(MATERIAL FOR THE TASK Opens)

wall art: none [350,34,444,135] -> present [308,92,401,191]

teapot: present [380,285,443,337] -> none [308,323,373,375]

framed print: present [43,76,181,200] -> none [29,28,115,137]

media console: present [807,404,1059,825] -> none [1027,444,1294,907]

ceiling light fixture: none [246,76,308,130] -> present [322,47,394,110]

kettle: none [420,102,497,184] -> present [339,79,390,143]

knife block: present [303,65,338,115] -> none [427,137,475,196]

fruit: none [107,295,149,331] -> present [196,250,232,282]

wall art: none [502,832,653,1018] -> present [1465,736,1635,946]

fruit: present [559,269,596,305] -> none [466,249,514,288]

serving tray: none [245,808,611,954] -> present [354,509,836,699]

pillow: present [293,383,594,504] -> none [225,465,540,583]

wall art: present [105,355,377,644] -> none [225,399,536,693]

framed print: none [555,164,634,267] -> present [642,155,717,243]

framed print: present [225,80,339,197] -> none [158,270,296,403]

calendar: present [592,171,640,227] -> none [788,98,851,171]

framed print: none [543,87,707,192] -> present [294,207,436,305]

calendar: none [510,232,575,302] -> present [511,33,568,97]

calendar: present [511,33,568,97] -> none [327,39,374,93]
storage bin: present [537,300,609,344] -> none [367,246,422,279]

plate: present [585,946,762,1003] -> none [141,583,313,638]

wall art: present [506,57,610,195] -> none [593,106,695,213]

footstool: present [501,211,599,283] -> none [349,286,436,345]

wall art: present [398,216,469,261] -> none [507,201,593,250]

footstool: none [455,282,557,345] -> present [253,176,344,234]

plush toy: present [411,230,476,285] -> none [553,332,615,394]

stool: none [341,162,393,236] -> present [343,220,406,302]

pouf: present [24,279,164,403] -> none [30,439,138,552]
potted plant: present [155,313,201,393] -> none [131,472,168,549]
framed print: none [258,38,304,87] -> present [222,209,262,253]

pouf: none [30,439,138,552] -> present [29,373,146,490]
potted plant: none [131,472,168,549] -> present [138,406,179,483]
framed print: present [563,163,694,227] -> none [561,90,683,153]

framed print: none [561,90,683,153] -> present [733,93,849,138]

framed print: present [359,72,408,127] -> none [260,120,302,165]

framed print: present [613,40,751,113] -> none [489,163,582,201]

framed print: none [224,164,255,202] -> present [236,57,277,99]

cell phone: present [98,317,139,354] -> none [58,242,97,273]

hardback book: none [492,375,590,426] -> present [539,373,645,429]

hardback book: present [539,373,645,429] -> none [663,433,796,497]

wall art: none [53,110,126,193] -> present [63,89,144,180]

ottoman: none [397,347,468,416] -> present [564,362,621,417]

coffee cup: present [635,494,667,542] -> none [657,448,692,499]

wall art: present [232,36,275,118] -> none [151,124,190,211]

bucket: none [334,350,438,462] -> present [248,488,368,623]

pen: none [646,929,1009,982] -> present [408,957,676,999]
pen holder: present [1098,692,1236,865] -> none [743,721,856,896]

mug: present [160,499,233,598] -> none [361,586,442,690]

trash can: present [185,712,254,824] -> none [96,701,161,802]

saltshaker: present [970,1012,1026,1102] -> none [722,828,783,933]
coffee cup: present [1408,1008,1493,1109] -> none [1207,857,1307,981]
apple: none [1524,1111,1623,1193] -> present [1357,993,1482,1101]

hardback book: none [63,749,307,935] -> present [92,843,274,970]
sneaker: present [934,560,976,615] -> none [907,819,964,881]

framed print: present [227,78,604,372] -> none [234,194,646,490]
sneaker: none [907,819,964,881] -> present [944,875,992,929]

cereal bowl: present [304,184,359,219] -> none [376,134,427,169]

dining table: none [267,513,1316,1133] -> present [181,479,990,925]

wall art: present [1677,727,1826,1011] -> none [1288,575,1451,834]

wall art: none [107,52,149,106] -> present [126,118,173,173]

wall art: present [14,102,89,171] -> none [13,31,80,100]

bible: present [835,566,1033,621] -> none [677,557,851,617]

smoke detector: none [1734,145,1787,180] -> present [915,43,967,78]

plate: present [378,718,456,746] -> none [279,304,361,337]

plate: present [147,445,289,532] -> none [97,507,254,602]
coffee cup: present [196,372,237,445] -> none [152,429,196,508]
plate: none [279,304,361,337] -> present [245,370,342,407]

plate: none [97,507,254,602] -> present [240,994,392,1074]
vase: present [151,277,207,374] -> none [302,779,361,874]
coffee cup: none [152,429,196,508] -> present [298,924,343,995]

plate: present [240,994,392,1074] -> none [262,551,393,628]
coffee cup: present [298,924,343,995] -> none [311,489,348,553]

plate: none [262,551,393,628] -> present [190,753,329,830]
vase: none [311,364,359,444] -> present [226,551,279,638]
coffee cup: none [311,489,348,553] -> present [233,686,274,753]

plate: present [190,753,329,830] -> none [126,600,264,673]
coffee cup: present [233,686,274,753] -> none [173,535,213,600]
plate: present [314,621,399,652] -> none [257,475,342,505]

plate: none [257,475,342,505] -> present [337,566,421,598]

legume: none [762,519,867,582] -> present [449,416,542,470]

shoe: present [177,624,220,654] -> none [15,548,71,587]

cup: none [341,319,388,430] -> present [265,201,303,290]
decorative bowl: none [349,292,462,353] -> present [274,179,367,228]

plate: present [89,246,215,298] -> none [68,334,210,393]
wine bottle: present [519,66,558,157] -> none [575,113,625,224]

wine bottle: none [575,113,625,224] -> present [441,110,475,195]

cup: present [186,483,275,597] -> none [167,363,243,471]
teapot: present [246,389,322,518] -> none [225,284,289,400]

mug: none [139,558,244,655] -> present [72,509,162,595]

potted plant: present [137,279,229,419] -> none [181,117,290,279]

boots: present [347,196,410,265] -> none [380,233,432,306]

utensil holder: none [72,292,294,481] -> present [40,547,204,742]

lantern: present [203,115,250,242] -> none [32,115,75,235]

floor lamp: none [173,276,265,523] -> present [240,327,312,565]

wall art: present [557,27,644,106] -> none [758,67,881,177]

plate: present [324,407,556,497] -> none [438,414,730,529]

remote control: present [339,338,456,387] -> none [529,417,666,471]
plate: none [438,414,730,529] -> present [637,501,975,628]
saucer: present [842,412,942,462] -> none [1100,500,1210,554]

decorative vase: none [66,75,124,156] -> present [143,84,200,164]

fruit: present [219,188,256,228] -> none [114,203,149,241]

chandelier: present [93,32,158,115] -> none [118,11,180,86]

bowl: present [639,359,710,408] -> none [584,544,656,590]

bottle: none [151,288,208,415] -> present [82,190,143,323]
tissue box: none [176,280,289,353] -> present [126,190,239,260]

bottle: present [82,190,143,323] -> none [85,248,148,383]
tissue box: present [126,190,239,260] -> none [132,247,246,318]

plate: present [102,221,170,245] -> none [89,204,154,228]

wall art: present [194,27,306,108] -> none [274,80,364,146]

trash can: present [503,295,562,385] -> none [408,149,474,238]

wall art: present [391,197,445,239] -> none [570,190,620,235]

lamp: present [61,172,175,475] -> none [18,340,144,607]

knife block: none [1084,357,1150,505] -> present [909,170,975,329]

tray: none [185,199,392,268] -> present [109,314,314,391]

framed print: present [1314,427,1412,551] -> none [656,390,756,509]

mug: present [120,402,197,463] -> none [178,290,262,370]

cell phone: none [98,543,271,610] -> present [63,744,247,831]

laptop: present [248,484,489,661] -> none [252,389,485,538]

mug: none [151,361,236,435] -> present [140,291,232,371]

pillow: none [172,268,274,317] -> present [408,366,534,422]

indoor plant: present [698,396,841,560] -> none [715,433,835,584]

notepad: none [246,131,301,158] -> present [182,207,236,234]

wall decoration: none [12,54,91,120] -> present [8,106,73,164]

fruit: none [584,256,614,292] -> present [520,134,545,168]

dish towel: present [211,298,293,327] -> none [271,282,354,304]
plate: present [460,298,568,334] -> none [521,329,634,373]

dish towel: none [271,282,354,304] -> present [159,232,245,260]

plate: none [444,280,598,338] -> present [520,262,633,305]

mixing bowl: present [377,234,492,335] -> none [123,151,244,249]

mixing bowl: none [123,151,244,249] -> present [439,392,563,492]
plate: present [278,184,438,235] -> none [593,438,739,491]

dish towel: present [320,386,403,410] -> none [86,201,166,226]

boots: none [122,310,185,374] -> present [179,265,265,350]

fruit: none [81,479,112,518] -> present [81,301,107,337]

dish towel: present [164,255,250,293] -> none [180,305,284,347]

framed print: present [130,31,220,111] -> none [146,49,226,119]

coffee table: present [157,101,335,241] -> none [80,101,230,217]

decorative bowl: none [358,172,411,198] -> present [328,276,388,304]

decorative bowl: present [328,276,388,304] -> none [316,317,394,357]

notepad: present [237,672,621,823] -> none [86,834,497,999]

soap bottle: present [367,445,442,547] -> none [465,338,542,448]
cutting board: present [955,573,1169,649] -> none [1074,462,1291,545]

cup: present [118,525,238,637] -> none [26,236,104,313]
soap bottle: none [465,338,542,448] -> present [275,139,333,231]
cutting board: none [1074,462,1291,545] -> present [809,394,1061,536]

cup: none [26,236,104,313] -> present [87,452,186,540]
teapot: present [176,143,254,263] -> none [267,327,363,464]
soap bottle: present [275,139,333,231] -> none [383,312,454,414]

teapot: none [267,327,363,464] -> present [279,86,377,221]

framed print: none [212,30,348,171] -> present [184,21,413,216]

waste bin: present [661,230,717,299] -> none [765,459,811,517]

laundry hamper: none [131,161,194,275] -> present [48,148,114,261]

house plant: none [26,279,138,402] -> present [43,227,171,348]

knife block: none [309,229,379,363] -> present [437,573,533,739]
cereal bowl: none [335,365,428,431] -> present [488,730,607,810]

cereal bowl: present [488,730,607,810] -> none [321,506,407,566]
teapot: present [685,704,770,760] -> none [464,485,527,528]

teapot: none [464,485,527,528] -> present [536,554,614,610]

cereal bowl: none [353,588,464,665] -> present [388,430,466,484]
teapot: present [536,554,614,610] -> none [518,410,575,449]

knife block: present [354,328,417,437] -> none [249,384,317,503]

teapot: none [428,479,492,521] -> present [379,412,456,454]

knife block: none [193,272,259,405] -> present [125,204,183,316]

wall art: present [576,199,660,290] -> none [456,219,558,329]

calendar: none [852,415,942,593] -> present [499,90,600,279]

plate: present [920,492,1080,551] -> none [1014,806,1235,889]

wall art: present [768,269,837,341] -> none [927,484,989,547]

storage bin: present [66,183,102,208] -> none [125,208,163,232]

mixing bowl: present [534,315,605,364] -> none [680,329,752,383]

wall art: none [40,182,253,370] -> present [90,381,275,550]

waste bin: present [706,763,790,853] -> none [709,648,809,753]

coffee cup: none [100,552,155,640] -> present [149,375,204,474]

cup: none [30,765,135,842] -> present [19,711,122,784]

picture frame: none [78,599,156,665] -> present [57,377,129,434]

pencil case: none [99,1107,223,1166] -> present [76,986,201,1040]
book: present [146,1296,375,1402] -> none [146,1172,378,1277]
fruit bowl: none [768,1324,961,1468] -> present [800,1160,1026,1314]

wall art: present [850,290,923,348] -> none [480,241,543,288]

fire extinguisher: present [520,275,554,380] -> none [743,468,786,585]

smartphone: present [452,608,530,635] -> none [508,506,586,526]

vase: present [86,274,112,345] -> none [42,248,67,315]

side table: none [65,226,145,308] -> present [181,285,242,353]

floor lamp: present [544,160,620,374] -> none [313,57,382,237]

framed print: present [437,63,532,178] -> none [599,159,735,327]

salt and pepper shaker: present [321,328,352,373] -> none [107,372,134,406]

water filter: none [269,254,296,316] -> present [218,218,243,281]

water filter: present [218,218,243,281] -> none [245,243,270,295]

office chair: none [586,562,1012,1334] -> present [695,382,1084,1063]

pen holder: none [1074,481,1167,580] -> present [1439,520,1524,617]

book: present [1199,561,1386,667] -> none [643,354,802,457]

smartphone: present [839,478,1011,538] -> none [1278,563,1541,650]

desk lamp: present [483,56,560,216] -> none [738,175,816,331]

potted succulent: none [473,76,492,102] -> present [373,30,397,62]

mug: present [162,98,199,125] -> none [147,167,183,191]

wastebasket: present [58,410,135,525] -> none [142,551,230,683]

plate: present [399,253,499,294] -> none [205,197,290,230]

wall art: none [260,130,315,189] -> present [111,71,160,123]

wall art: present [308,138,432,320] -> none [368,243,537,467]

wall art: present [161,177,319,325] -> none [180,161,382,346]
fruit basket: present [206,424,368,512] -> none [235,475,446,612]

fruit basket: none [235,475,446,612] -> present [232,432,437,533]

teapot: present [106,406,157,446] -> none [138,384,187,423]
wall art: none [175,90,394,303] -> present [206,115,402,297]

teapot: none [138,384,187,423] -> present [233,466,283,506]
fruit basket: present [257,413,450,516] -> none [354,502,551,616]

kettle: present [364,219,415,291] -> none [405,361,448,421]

(MATERIAL FOR THE TASK Closes)

EXERCISE =>
The answer must be every line from the entries above that holds the string "sneaker".

RESPONSE AREA =>
sneaker: present [934,560,976,615] -> none [907,819,964,881]
sneaker: none [907,819,964,881] -> present [944,875,992,929]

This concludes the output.